Heather Heyer's mother: 'They tried to kill my child to shut her up. Well, guess what? You just magnified her!'

'This is just the beginning of Heather's legacy,' says Susan Bro

Emily Shugerman
New York
Wednesday 16 August 2017 17:38 BST
Heather Heyer's mother: "You tried to shut her up. Well guess what? You just magnified her"

The mother of Heather Heyer, the 32-year-old woman who was killed at a white nationalist rally in Virginia, has issued a defiant response to the rally attendees.

"They tried to kill my child to shut her up," Susan Bro told the crowd gathered at her daughter's memorial service. "Well guess what? You just magnified her."

Ms Heyer was one of hundreds of people who gathered to protest the white nationalist gathering this weekend. She was killed on Saturday when a car – allegedly driven by a Nazi sympathiser – drove through a crowd of counter-protesters. Dozens of others were injured in the attack.

At her funeral, her mother praised her penchant for social justice, and her seemingly innate ability to "call out something that didn't seem right to her".

"I want this to spread, I don't want this to die," Ms Bro said of her daughter's activism. "This is just the beginning of Heather's legacy."

Ms Bro spoke with striking poise and passion, addressing the more than 1,000 people who turned out for the funeral. She urged the attendees to be brave in honour of her daughter, and to stand up to injustice where they saw it.

"You need to find it in your heart that small spark of accountability," she told the crowd. "...You poke that finger at yourself like Heather would have done, and you make it happen. You take that extra step. You find a way to make a difference in the world."

Ms Heyer's father, Mark Heyer, also addressed the crowd, telling them of his daughter's passion and strong will. On the day of her death, he said, she was trying to "put down hate.”

Heather Heyer's father: "No father should have to do this"

Ms Heyer's alleged killer, James Alex Fields, has been charged with five felony counts, including murder. President Donald Trump called him "a disgrace to himself, his family, and this country". But Mr Heyer on Wednesday preached forgiveness – for Mr Fields, and the rest of the rally attendees.

"We just need to stop all this stuff and just forgive each other," he said. "I think that's what the Lord would want us to do – is to just love each other."

The funeral was held in Charlottesville's Paramount Theatre on Wednesday morning.
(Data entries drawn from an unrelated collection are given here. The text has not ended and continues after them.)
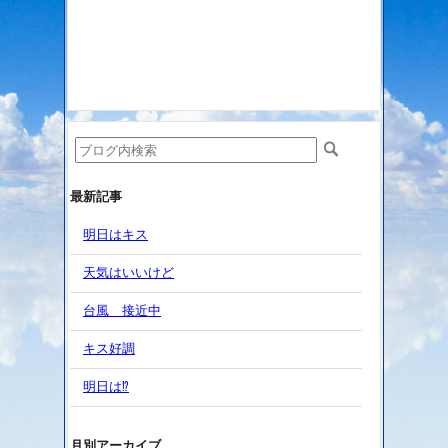
最新記事
明日はキス
天気はいいけど
台風 接近中
キス好調
明日は⁉️
月別アーカイブ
Virginia Governor Terry McAuliffe and Senator Tim Kaine were in attendance.

Attendees were encouraged to wear purple – Ms Heyer's favourite colour. But looking out over the crowd, Mr Heyer commended the "rainbow" of people who had assembled.

"That was how Heather was," he said. "It didn't matter who you were, or where you were from. If she loved you, that was it – You were stuck."

He added: "For that, I'm truly proud of my daughter."